Those lines of the records that contain "marketplace" are to be located and copied.

==== Source data

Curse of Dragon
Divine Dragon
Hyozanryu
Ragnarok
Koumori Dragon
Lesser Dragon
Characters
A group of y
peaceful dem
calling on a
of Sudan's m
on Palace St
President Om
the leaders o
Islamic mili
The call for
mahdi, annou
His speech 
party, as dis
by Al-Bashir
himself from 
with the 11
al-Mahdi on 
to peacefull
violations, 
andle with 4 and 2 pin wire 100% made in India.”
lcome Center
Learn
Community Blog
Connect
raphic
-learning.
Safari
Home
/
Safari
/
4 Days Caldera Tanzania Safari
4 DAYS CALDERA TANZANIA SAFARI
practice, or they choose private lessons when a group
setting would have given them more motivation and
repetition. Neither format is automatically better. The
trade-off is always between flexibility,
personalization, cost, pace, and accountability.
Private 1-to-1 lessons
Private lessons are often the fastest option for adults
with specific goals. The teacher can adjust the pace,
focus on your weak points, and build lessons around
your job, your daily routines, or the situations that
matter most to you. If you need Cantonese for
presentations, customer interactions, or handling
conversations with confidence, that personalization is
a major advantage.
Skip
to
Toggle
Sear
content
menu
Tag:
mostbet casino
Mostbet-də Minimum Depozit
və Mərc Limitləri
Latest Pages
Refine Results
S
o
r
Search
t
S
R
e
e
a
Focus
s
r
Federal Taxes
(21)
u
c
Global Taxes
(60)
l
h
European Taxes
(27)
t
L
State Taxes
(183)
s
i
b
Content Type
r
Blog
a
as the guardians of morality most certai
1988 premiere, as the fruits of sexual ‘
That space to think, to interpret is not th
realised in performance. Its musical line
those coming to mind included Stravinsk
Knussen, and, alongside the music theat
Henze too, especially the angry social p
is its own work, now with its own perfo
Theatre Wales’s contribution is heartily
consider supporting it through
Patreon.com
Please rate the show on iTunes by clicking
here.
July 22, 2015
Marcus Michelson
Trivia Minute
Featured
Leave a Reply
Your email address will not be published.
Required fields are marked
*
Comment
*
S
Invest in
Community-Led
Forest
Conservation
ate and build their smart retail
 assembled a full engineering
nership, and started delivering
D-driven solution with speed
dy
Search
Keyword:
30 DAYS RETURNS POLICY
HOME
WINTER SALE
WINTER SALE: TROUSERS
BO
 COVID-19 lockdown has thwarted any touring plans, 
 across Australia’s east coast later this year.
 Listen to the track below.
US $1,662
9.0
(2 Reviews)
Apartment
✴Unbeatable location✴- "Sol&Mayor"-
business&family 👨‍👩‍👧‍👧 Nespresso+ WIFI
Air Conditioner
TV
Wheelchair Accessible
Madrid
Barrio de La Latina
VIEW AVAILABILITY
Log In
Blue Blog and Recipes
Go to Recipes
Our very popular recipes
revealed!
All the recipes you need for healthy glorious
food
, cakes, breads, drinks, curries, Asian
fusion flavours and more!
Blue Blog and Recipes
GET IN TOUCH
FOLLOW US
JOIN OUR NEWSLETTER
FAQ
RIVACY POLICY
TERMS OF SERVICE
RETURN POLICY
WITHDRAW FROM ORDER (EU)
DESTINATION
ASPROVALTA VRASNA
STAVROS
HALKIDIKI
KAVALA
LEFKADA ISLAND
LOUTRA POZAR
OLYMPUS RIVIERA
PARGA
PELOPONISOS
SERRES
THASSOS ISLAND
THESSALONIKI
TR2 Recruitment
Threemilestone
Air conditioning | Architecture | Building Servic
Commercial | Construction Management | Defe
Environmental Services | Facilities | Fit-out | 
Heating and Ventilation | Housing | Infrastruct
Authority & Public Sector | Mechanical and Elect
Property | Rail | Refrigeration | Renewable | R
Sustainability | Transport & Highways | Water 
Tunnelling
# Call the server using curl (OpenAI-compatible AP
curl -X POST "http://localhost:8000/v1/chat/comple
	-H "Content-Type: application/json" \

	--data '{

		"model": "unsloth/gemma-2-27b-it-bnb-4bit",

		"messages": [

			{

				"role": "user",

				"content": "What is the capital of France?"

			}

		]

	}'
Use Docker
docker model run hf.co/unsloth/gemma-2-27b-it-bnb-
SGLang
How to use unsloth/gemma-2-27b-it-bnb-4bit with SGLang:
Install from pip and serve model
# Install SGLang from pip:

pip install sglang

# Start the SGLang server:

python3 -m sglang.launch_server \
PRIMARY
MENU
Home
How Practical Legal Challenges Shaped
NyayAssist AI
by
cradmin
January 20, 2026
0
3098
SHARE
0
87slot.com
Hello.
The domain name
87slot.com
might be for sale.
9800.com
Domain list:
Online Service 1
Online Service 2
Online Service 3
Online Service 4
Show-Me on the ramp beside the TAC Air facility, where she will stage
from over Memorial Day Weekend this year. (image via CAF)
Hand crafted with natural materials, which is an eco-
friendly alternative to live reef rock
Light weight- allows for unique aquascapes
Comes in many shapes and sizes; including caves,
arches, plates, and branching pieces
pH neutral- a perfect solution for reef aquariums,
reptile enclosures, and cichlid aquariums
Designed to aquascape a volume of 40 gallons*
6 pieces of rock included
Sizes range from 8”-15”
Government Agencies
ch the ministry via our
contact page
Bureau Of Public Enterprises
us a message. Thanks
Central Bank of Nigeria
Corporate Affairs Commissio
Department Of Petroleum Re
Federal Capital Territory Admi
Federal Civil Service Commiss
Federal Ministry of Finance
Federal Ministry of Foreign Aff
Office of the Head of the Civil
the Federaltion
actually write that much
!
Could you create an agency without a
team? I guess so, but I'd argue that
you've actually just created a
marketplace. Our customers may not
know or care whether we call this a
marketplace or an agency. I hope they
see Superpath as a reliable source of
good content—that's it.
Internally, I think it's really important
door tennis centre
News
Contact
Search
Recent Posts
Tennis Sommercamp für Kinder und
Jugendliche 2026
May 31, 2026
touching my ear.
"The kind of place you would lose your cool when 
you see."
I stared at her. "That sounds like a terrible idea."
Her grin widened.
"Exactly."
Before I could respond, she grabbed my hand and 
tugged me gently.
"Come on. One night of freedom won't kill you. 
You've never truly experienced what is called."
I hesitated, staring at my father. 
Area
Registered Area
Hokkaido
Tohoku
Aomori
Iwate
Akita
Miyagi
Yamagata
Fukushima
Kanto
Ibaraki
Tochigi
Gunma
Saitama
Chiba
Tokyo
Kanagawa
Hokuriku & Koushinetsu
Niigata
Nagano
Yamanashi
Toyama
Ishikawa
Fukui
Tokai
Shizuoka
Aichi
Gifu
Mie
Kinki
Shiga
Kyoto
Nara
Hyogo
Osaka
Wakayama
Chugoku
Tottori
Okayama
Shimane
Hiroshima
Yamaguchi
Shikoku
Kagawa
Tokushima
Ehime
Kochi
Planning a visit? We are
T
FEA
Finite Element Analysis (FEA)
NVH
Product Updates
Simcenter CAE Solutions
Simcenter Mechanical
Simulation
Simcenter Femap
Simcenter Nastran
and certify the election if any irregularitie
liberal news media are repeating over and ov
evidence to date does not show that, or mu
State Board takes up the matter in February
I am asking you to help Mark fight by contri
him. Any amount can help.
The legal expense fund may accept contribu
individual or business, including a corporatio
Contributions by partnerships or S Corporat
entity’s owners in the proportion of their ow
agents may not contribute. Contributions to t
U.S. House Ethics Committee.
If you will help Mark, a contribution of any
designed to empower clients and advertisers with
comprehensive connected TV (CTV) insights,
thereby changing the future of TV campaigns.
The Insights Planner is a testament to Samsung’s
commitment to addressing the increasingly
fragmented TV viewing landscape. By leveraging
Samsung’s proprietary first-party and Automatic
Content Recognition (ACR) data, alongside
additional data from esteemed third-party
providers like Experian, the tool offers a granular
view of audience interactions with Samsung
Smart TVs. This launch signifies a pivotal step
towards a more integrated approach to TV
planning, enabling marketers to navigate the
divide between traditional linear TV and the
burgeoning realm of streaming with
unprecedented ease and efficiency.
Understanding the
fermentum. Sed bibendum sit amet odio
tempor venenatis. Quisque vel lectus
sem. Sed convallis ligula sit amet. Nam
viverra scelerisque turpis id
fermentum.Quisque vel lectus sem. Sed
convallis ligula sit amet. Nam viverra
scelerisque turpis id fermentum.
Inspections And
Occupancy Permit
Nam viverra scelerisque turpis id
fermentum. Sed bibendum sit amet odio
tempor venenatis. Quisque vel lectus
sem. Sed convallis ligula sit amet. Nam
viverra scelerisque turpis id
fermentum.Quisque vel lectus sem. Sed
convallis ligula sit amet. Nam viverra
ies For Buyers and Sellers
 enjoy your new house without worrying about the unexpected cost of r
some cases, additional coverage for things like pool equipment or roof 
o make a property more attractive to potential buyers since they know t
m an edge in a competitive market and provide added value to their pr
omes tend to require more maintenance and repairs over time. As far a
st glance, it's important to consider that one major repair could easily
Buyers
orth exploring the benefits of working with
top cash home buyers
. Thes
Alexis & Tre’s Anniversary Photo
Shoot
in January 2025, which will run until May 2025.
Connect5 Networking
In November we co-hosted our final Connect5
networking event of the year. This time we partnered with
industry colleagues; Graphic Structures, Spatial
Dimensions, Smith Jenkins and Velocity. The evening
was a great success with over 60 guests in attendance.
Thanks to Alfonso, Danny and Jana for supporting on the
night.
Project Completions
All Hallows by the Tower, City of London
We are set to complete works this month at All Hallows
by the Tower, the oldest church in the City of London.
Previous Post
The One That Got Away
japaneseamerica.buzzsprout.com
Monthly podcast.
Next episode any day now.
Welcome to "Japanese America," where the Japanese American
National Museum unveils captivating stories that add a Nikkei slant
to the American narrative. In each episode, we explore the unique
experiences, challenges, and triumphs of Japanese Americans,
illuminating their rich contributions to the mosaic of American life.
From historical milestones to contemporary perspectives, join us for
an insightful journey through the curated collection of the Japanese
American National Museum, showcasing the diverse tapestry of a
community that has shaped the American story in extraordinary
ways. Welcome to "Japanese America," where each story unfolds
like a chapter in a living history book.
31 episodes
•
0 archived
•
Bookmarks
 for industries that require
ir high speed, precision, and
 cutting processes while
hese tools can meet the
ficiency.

========

→ Output for this exercise:
marketplace. Our customers may not
marketplace or an agency. I hope they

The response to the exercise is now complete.